“Those Foolish Israelites…”
As I was going through the Sunday School lesson for the teens on Sunday morning we were reading out of the book of Exodus in chapter 14 where the Israelites were on the run from the Egyptians and come face-to-face with the Red Sea. They begin complaining about being taken out of Egypt and into the wilderness to die. They were afraid that they fled safety and oppression to only be slaughtered by the hands of their previous captors, and they cried out to the Lord and Moses in Exodus 14:10-12,
“10 As Pharaoh approached, the people of Israel looked up and panicked when they saw the Egyptians overtaking them. They cried out to the Lord, 11 and they said to Moses, “Why did you bring us out here to die in the wilderness? Weren’t there enough graves for us in Egypt? What have you done to us? Why did you make us leave Egypt? 12 Didn’t we tell you this would happen while we were still in Egypt? We said, ‘Leave us alone! Let us be slaves to the Egyptians. It’s better to be a slave in Egypt than a corpse in the wilderness!’”

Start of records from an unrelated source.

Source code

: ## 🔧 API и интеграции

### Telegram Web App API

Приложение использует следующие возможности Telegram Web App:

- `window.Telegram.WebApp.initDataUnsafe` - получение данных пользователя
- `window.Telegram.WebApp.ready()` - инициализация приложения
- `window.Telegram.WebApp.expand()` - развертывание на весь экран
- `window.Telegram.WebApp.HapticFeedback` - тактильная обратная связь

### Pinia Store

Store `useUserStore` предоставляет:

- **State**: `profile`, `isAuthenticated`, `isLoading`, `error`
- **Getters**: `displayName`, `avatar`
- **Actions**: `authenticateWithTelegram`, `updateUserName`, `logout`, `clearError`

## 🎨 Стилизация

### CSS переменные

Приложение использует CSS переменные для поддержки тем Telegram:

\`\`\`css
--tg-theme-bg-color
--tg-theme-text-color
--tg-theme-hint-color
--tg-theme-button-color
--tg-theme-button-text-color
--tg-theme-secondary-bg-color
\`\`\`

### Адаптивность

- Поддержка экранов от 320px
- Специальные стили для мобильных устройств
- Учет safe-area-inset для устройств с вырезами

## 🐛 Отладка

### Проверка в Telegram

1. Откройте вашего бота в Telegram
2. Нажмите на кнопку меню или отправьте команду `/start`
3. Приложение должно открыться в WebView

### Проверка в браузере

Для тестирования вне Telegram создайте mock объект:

The lesson we were working through is found in Carl Leth’s, “A Holy Encounter,” and Leth writes the following commentary on the actions of the Israelite’s in the above passage,
“Those foolish Israelites! How quickly they forgot God’s faithfulness and care. They are barely out of Egypt, and they complain at the first sign of trouble. They have already forgotten God’s mighty acts of power performed to free them. Oh, those foolish Israelites—how like us they are.” (Leth, pg 31).
As I read those words aloud, I almost felt a physical slap across my face. As we read the Scripture verses my thoughts were, they are so stupid to be complaining after God just brought them out from the oppression of Egypt. These words from Dr. Leth (who was a professor of mine while I was at Olivet) were so profound and real to me this week, because I am just like the Israelites in this story. When things are going well; I am rejoicing and praising God, however, the moment things take a turn for the worse I go right back to complaining saying “Woe is me!” or “Why are you doing this to me God.”
As we read scripture it is very easy to fall into the trap of removing ourselves from the reading and casting judgement on “Those Foolish Israelites” forgetting that we often act just like them in our own lives, yet God loves us anyway. I was thankful for the proverbial slap in the face that I received that morning when reading the words of Dr. Leth, and I encourage you to allow God’s Word to shape your life by not casting judgement on the characters your reading about but allowing their stories shine on the areas of our lives that need improvement. We are reminded of the importance and usefulness of God’s Word in 2 Timothy 3:16-17, “16 All Scripture is inspired by God and is useful to teach us what is true and to make us realize what is wrong in our lives. It corrects us when we are wrong and teaches us to do what is right. 17 God uses it to prepare and equip his people to do every good work.”